1.24.2008

One & the Same

I often get the question: Claire, what exactly do you work on? One day I’m working on immigration, another torture & habeas corpus, another government spying, and sometimes I throw in work on the federal budget just for kicks. And then, some days I work on a S. 381/H.R. 662 : The Commission on Wartime Relocation and Internment of Latin Americans of Japanese Descent Act.

The What? you ask. Well, it’s a funny story that you can read all about in the hidden appendix of the 1988 Report of the Commission on Wartime Relocation and Internment of Civilians, commissioned by Congress in 1980. S. 381/H.R. 662 would simply set up a Commission to delve a little deeper into this story…

And the story goes: at the height of WWII, 3000 men and women from twelve Latin American countries were deported from Latin America to (yes, to) internment camps in the U.S. These citizens committed no crime except of course, that of being of Japanese ancestry. The U.S. government feared a Japanese attack in Latin America, particularly at the Panama Canal so as a result, all Latin American Japanese were suspect.

Governments made secret agreements, assets were frozen, deportation lists were compiled (according to no real criteria, except prejudice, it seems), normal legal proceedings (oh you know, warrants, hearings, indictment) were ignored, passports were confiscated and all of the sudden, 3000 citizens of Latin America found themselves in various camps from Texas to Montana.

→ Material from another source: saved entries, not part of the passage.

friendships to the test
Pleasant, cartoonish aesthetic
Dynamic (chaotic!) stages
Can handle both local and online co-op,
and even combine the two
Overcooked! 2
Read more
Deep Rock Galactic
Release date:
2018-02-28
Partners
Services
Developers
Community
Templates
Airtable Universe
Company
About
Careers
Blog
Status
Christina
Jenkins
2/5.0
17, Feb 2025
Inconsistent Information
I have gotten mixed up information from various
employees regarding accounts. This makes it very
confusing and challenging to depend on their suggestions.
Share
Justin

Families pleaded to be kept together; some even chose deportation to the U.S. rather than being separated. Arthur Shinei Yakabi, a deported baker from Peru, later recounted:

"I was asleep in February 1943 when some Peruvian police came and arrested my employer. My employer pulled a fast one by bribing the police, and offered me as a substitute."

Despite their involuntary arrival into the U.S., deportees had no visas and so were, in Lou Dobb’s magical words, “illegals.” Some were then used (yes, used) in prisoner exchanges with Japan—sent to Japan where many of them had no ties whatsoever. And of course, at the end of the war, the U.S. government scratched its head trying to figure out what to do with all these interned deportees. Internees filed habeas corpus petitions, applications for citizenship, or voluntarily repatriated to Japan. Negotiations dragged on and the internment program did not officially come to an end until 1953.

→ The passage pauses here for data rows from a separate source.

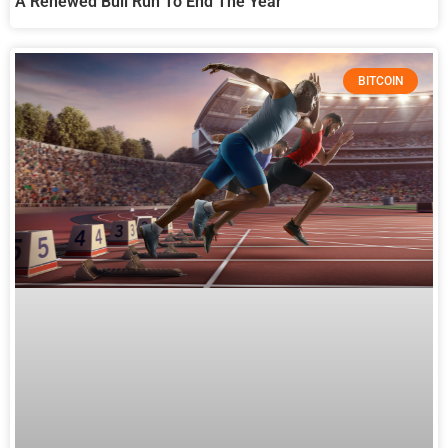
A Renewed Bull Run To End The Year
BITCOIN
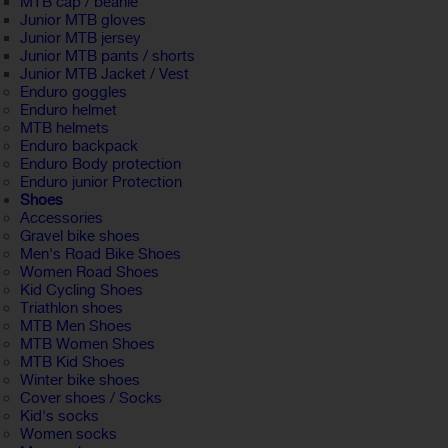
MTB cap / beanie
Junior MTB gloves
Junior MTB jersey
Junior MTB pants / shorts
Junior MTB Jacket / Vest
Enduro goggles
Enduro helmet
MTB helmets
Enduro backpack
Enduro Body protection
Enduro junior Protection
Shoes
Accessories
Gravel bike shoes
Men's Road Bike Shoes
Women Road Shoes
Kid Cycling Shoes
Triathlon shoes
MTB Men Shoes
MTB Women Shoes
MTB Kid Shoes
Winter bike shoes
Cover shoes / Socks
Kid's socks
Women socks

John Emmerson, a well-informed American diplomat in Peru during the program, wrote more than thirty years later: "During my period of service in the embassy, we found no reliable evidence of planned or contemplated acts of sabotage, subversion, or espionage."

The Commission report appendix concludes,“Whatever justification is offered for this treatment of enemy aliens, many Latin American Japanese never saw their homes again after remaining for many years in a kind of legal no-man's-land. Their history is one of the strange, unhappy, largely forgotten stories of World War II.”

A legal no-man’s land where suspected enemy aliens are held without due process? Why does that sound familiar? I may work on a million different “issues” but at the end of the day, they’re all one and the same.


1 Comments:

Blogger Trevor said...

legal no man's land. This is truly the predictament many immigrants find themeselves in, while the bigots and xenophobes rail against them on FOX News for working below minimum wage jobs without healthcare or protection under the law. good post.